_Supplied records_
———

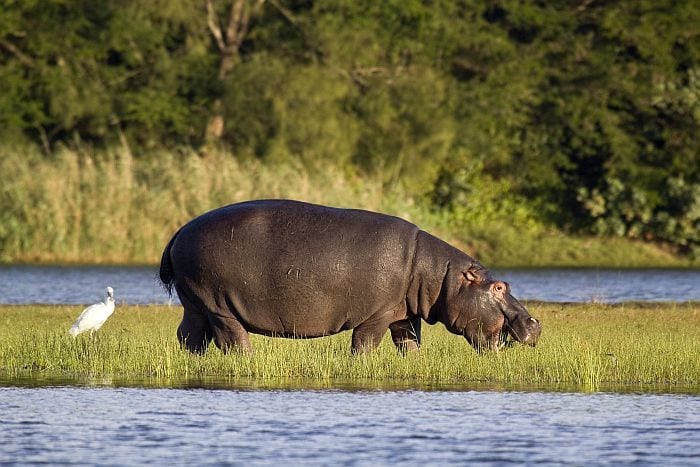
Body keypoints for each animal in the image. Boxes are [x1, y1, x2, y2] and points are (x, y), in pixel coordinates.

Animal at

———

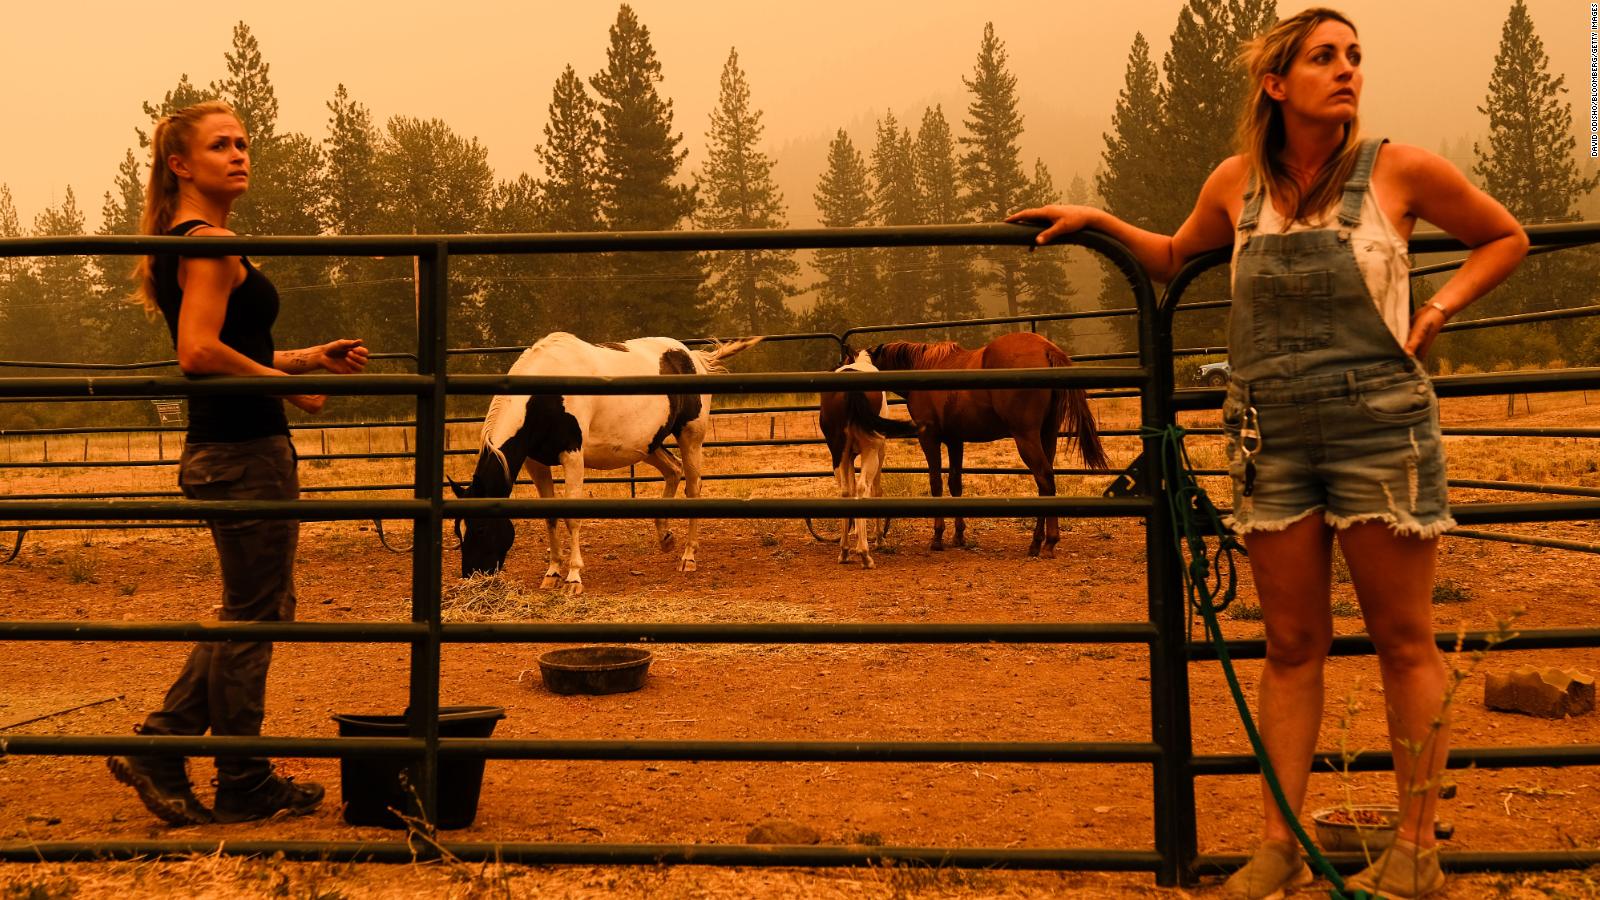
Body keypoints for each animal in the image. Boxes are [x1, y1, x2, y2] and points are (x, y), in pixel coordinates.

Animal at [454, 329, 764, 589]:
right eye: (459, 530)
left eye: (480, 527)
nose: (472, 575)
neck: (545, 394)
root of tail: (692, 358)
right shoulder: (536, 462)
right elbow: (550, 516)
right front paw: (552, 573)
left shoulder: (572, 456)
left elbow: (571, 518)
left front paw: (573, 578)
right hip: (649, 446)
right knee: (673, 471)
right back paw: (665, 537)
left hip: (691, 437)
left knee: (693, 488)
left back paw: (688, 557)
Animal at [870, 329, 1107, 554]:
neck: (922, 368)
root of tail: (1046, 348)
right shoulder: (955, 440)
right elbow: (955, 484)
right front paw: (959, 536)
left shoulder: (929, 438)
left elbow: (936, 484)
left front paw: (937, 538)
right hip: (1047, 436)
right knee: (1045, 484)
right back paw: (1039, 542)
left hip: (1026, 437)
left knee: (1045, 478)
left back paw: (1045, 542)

———

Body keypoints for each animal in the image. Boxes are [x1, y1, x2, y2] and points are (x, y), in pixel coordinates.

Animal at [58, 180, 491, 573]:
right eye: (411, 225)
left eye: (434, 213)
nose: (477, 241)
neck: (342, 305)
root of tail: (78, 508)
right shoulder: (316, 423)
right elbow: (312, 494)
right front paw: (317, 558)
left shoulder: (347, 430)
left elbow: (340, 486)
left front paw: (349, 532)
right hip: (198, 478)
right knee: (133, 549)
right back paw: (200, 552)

———

_Task objective_
In the data above, start at the line that has "left front paw: (937, 538)", stop after the line that has "left back paw: (1045, 542)", and print every line in between exactly as it stands.

_Answer area_
left front paw: (937, 538)
right hip: (1047, 436)
right knee: (1045, 484)
right back paw: (1039, 542)
left hip: (1026, 437)
left knee: (1045, 478)
left back paw: (1045, 542)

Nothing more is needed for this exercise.